Why do we need Activation function

If we have positive values, the ReLU function is identical to Linear Function.
Then, in cases where our inputs are all positive features, and all intial values of weights W and bias b are positive deep neural network is going still linear model isn’t it ?
Even we have very small inputs negative Relu is a semi linear function, the majority of calculs will still linear. Could you explain more in this topic?

The ReLU function is non-linear so a linear combination of those functions will expected to be non-linear.

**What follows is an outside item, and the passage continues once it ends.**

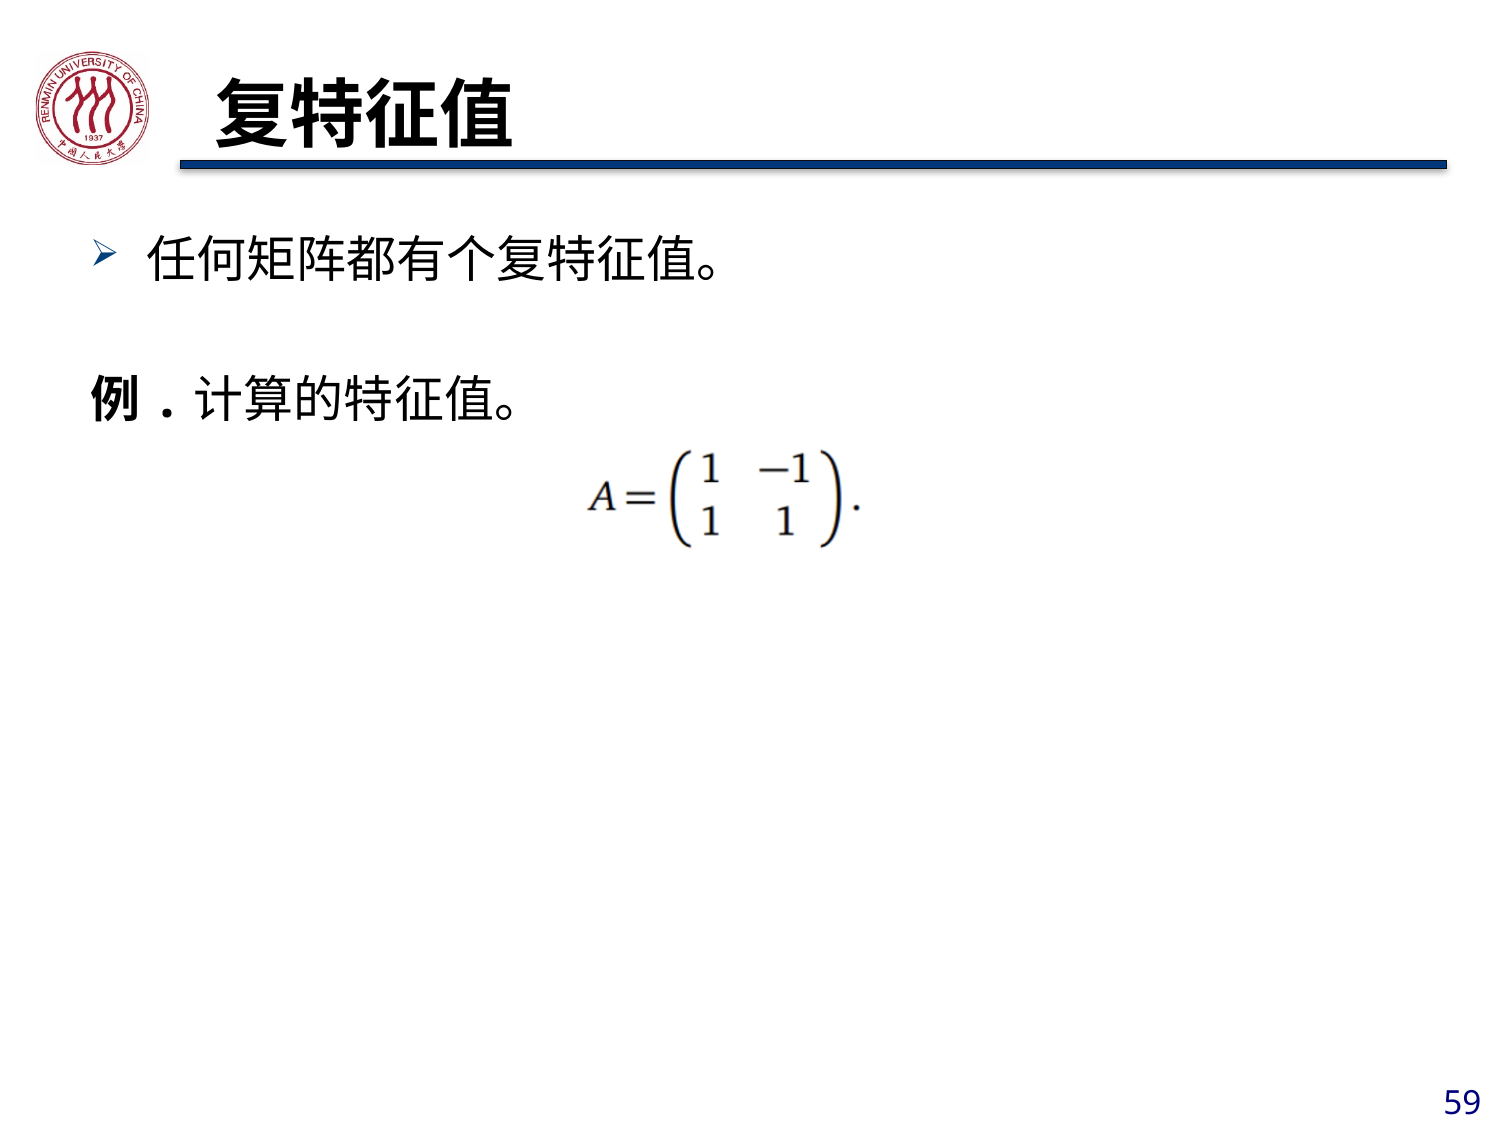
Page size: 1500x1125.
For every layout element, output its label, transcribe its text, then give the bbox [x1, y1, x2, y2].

picture [35, 51, 149, 165]
picture [537, 417, 917, 568]
title 复特征值 [198, 18, 1407, 205]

In training, when the learned function is still linear (but the desired function is non-linear), then the gradient descent (or any other optimization algorithm) will help to move it close to that function.

Hi @Med-akraou

The Relu Acitvation function isn’t linear functions, it’s simple non-linear functions, and if we assume that all the features , and intial values of weights are positive:

  • The optimization algorithm will adjust and tune these values to be more closer to the output
  • we didn’t built the linear regression we built abig complex model to fit complex data like images , sounds with more than 1 hidden layer so the combination of these layer must lead to negative values and the output of relu function will be equal 0

Why we use the simple non-linear activation function this was discussed in this thread by Mentor @paulinpaloalto


Thank you @AbdElRhaman_Fakhry

There is a theorem called universal approximation theorem stating that with the combination of affine mappings (W*A_prev + b) and nonlinear activation functions, such as sigmoid or relu, then the forward network can approximate almost any (some sort of continuous) functions. Without these nonlinear activation functions, it’s hard.

Formal proof needs some maths such as “measure” theory and functional analysis.